Authored by tsymalla on Jul 4 2023, 2:31 AM.

Details

Reviewers
foad
arsenm
Summary

This adds a new BFI intrinsic which can be used to emit the v_bfi instruction
directly with a mask.

Diff Detail

Event Timeline

tsymalla created this revision.Jul 4 2023, 2:31 AM
Herald added a project: Restricted Project. · View Herald TranscriptJul 4 2023, 2:31 AM
tsymalla requested review of this revision.Jul 4 2023, 2:31 AM
Herald added a project: Restricted Project. · View Herald TranscriptJul 4 2023, 2:31 AM
arsenm requested changes to this revision.Jul 4 2023, 2:43 AM

We’ve specifically avoided adding intrinsics for easy to match instructions. This needs a semantic justification over just emitting the expanded bit sequence. It’s a huge amount of work teaching every part of the compiler the equivalent bit optimizations.

llvm/test/CodeGen/AMDGPU/bfi_nested.ll
3

Why lose a test

This revision now requires changes to proceed.Jul 4 2023, 2:43 AM

We’ve specifically avoided adding intrinsics for easy to match instructions. This needs a semantic justification over just emitting the expanded bit sequence. It’s a huge amount of work teaching every part of the compiler the equivalent bit optimizations.

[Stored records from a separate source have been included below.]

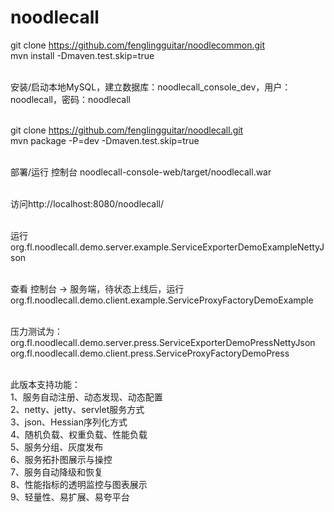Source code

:# noodlecall

git clone https://github.com/fenglingguitar/noodlecommon.git <br>
mvn install -Dmaven.test.skip=true <br><br>

安装/启动本地MySQL，建立数据库：noodlecall_console_dev，用户：noodlecall，密码：noodlecall <br><br>

git clone https://github.com/fenglingguitar/noodlecall.git <br>
mvn package -P=dev -Dmaven.test.skip=true <br><br>

部署/运行 控制台 noodlecall-console-web/target/noodlecall.war <br><br>

访问http://localhost:8080/noodlecall/ <br><br>

运行 org.fl.noodlecall.demo.server.example.ServiceExporterDemoExampleNettyJson <br><br>

查看 控制台 -> 服务端，待状态上线后，运行 org.fl.noodlecall.demo.client.example.ServiceProxyFactoryDemoExample <br><br>

压力测试为：<br>
org.fl.noodlecall.demo.server.press.ServiceExporterDemoPressNettyJson <br>
org.fl.noodlecall.demo.client.press.ServiceProxyFactoryDemoPress <br><br>

此版本支持功能：<br>
1、服务自动注册、动态发现、动态配置 <br>
2、netty、jetty、servlet服务方式 <br>
3、json、Hessian序列化方式 <br>
4、随机负载、权重负载、性能负载 <br>
5、服务分组、灰度发布 <br>
6、服务拓扑图展示与操控 <br>
7、服务自动降级和恢复 <br>
8、性能指标的透明监控与图表展示 <br>
9、轻量性、易扩展、易夸平台 <br>
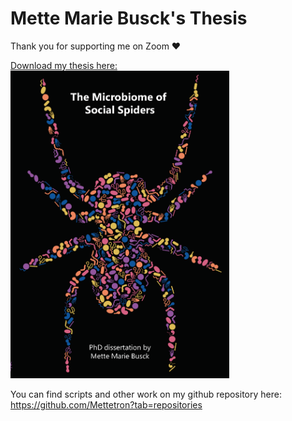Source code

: # Mette Marie Busck's Thesis

Thank you for supporting me on Zoom ❤️

<a href="MMB_thesis.pdf">
Download my thesis here:<br />
<img src="cover.png" alt="Thesis" width="350" />
</a>

You can find scripts and other work on my github repository here:
https://github.com/Mettetron?tab=repositories
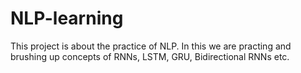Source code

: # NLP-learning
This project is about the practice of NLP.
In this we are practing and brushing up concepts of 
RNNs,
LSTM,
GRU,
Bidirectional RNNs
etc.
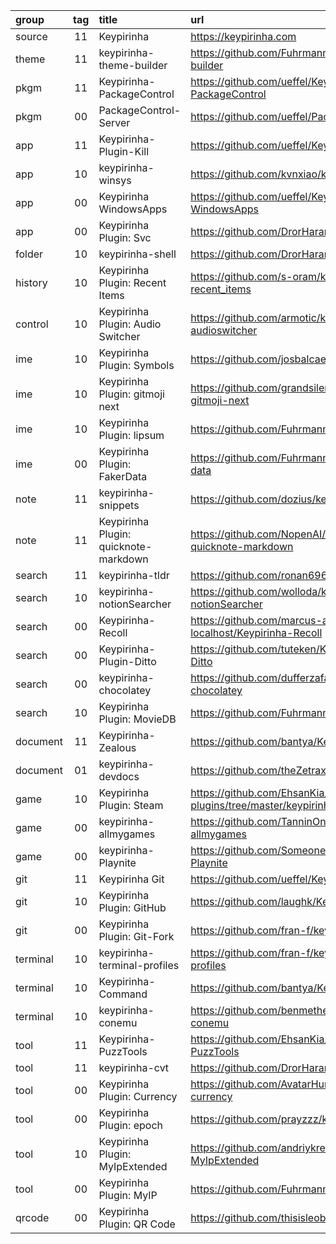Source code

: group    | tag | title                                 | url
:-       | :-: | :-                                    | :-
source   | 11  | Keypirinha                            | https://keypirinha.com
theme    | 11  | keypirinha-theme-builder              | https://github.com/Fuhrmann/keypirinha-theme-builder
pkgm     | 11  | Keypirinha-PackageControl             | https://github.com/ueffel/Keypirinha-PackageControl
pkgm     | 00  | PackageControl-Server                 | https://github.com/ueffel/PackageControl-Server
app      | 11  | Keypirinha-Plugin-Kill                | https://github.com/ueffel/Keypirinha-Plugin-Kill
app      | 10  | keypirinha-winsys                     | https://github.com/kvnxiao/keypirinha-winsys
app      | 00  | Keypirinha WindowsApps                | https://github.com/ueffel/Keypirinha-WindowsApps
app      | 00  | Keypirinha Plugin: Svc                | https://github.com/DrorHarari/keypirinha-svc
folder   | 10  | keypirinha-shell                      | https://github.com/DrorHarari/keypirinha-shell
history  | 10  | Keypirinha Plugin: Recent Items       | https://github.com/s-oram/keypirinha-recent_items
control  | 10  | Keypirinha Plugin: Audio Switcher     | https://github.com/armotic/keypirinha-audioswitcher
ime      | 10  | Keypirinha Plugin: Symbols            | https://github.com/josbalcaen/keypirinha-symbols
ime      | 10  | Keypirinha Plugin: gitmoji next       | https://github.com/grandsilence/keypirinha-gitmoji-next
ime      | 10  | Keypirinha Plugin: lipsum             | https://github.com/Fuhrmann/keypirinha-lipsum
ime      | 00  | Keypirinha Plugin: FakerData          | https://github.com/Fuhrmann/keypirinha-faker-data
note     | 11  | keypirinha-snippets                   | https://github.com/dozius/keypirinha-snippets
note     | 11  | Keypirinha Plugin: quicknote-markdown | https://github.com/NopenAI/keypirinha-quicknote-markdown
search   | 11  | keypirinha-tldr                       | https://github.com/ronan696/keypirinha-tldr
search   | 10  | keypirinha-notionSearcher             | https://github.com/wolloda/keypirinha-notionSearcher
search   | 00  | Keypirinha-Recoll                     | https://github.com/marcus-at-localhost/Keypirinha-Recoll
search   | 00  | Keypirinha-Plugin-Ditto               | https://github.com/tuteken/Keypirinha-Plugin-Ditto
search   | 00  | keypirinha-chocolatey                 | https://github.com/dufferzafar/keypirinha-chocolatey
search   | 10  | Keypirinha Plugin: MovieDB            | https://github.com/Fuhrmann/keypirinha-moviedb
document | 11  | Keypirinha-Zealous                    | https://github.com/bantya/Keypirinha-Zealous
document | 01  | keypirinha-devdocs                    | https://github.com/theZetrax/keypirinha-devdocs
game     | 10  | Keypirinha Plugin: Steam              | https://github.com/EhsanKia/keypirinha-plugins/tree/master/keypirinha-steam
game     | 00  | keypirinha-allmygames                 | https://github.com/TanninOne/keypirinha-allmygames
game     | 00  | keypirinha-Playnite                   | https://github.com/SomeoneIsWorking/keypirinha-Playnite
git      | 11  | Keypirinha Git                        | https://github.com/ueffel/Keypirinha-Git
git      | 10  | Keypirinha Plugin: GitHub             | https://github.com/laughk/Keypirinha-GitHub
git      | 00  | Keypirinha Plugin: Git-Fork           | https://github.com/fran-f/keypirinha-git-fork
terminal | 10  | keypirinha-terminal-profiles          | https://github.com/fran-f/keypirinha-terminal-profiles
terminal | 10  | Keypirinha-Command                    | https://github.com/bantya/Keypirinha-Command
terminal | 10  | keypirinha-conemu                     | https://github.com/benmetheny/keypirinha-conemu
tool     | 11  | Keypirinha-PuzzTools                  | https://github.com/EhsanKia/Keypirinha-PuzzTools
tool     | 11  | keypirinha-cvt                        | https://github.com/DrorHarari/keypirinha-cvt
tool     | 00  | Keypirinha Plugin: Currency           | https://github.com/AvatarHurden/keypirinha-currency
tool     | 00  | Keypirinha Plugin: epoch              | https://github.com/prayzzz/keypirinha-epoch
tool     | 10  | Keypirinha Plugin: MyIpExtended       | https://github.com/andriykrefer/Keypirinha-MyIpExtended
tool     | 00  | Keypirinha Plugin: MyIP               | https://github.com/Fuhrmann/keypirinha-myip
qrcode   | 00  | Keypirinha Plugin: QR Code            | https://github.com/thisisleobro/Keypirinha-qrcode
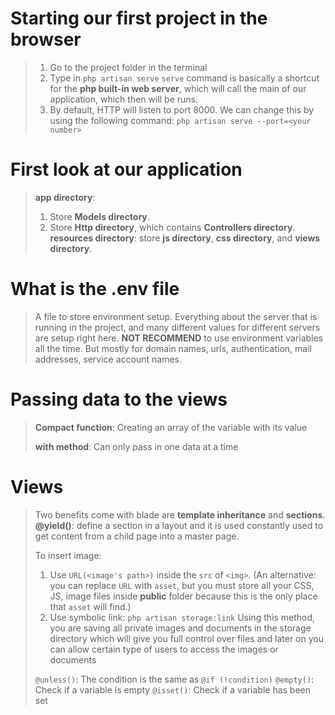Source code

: # Starting our first project in the browser
>1. Go to the project folder in the terminal
>2. Type in `php artisan serve`
>	`serve` command is basically a shortcut for the **php built-in web server**, which will call the main of our application, which then will be runs.
>3. By default, HTTP will listen to port 8000. We can change this by using the following command: `php artisan serve --port=<your number>` 

# First look at our application
>**app directory**: 
>	1. Store **Models directory**.
>	2. Store **Http directory**, which contains **Controllers directory**.
>**resources directory**: store **js directory**, **css directory**, and **views directory**.

# What is the .env file
>A file to store environment setup. Everything about the server that is running in the project, and many different values for different servers are setup right here.
>**NOT RECOMMEND** to use environment variables all the time. But mostly for domain names, urls, authentication, mail addresses, service account names.

# Passing data to the views
>**Compact function**: Creating an array of the variable with its value
>
>**with method**: Can only pass in one data at a time

# Views
>Two benefits come with blade are **template inheritance** and **sections**.
>**@yield()**: define a section in a layout and it is used constantly used to get content from a child page into a master page.
>
>To insert image:
>1. Use `URL(<image's path>)` inside the `src` of `<img>`. (An alternative: you can replace `URL` with `asset`, but you must store all your CSS, JS, image files inside **public** folder because this is the only place that `asset` will find.)
>2. Use symbolic link: `php artisan storage:link`
>	Using this method, you are saving all private images and documents in the storage directory which will give you full control over files and later on you can allow certain type of users to access the images or documents
>
>`@unless()`: The condition is the same as `@if (!condition)`
>`@empty()`: Check if a variable is empty 
>`@isset()`: Check if a variable has been set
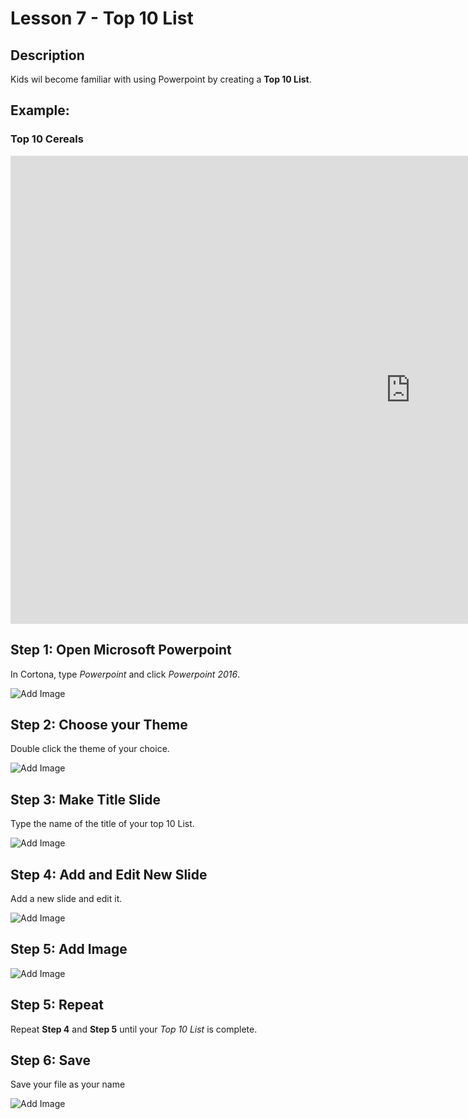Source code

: # Lesson 7 - Top 10 List

## Description
Kids wil become familiar with using Powerpoint by creating a **Top 10 List**.

## Example:
### Top 10 Cereals
<div class="videoWrapper"><iframe src="https://docs.google.com/presentation/d/e/2PACX-1vQf5c5MYJwsOj-taLkG-nv35QBw6BqM4SU2zR1c727Gj07_5egQNKIdSxjULYvTWxFdh9cPuXpqCuZ0/embed?start=false&loop=false&delayms=3000" frameborder="0" width="1280" height="749" allowfullscreen="true" mozallowfullscreen="true" webkitallowfullscreen="true"></iframe></div>

## Step 1: Open Microsoft Powerpoint
In Cortona, type _Powerpoint_ and click _Powerpoint 2016_.

![Add Image](../Assets/Powerpoint/Open.gif)
## Step 2: Choose your Theme
Double click the theme of your choice.

![Add Image](../Assets/Powerpoint/Theme.gif)

## Step 3: Make Title Slide
Type the name of the title of your top 10 List.

![Add Image](../Assets/Powerpoint/Title.gif)

## Step 4: Add and Edit New Slide
Add a new slide and edit it.

![Add Image](../Assets/Powerpoint/New_Slide.gif)

## Step 5: Add Image
![Add Image](../Assets/Powerpoint/Add_Image.gif)


## Step 5: Repeat
Repeat **Step 4** and **Step 5** until your _Top 10 List_ is complete.

## Step 6: Save
Save your file as your name

![Add Image](../Assets/Powerpoint/Saving.gif)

Unfortunately, in the case of BFI instructions, these are not so easy to match in LLVM. There is some unfortunate stuff going on that prevents us from generating nested v_bfi instructions (e. g. one BFI as base of another etc.) - which in turn lets us generate way less v_bfi instructions than we could. I have been working on that for a while on https://reviews.llvm.org/D136432, and it is not so easy to get it working properly. From my tests, it seems, that there is no real advantage in terms of codegen when trying to match the and / or patterns, so I'd thought that emitting the intrinsic directly would be sufficient and an improvement over the current state. This should not replace the few existing BFI ISel patterns but rather serve as a way to teach the middle-end to generate BFI instructions.

llvm/test/CodeGen/AMDGPU/bfi_nested.ll
3

Because that was implemented as base for the bementioned, abandoned BFI patch which was never merged.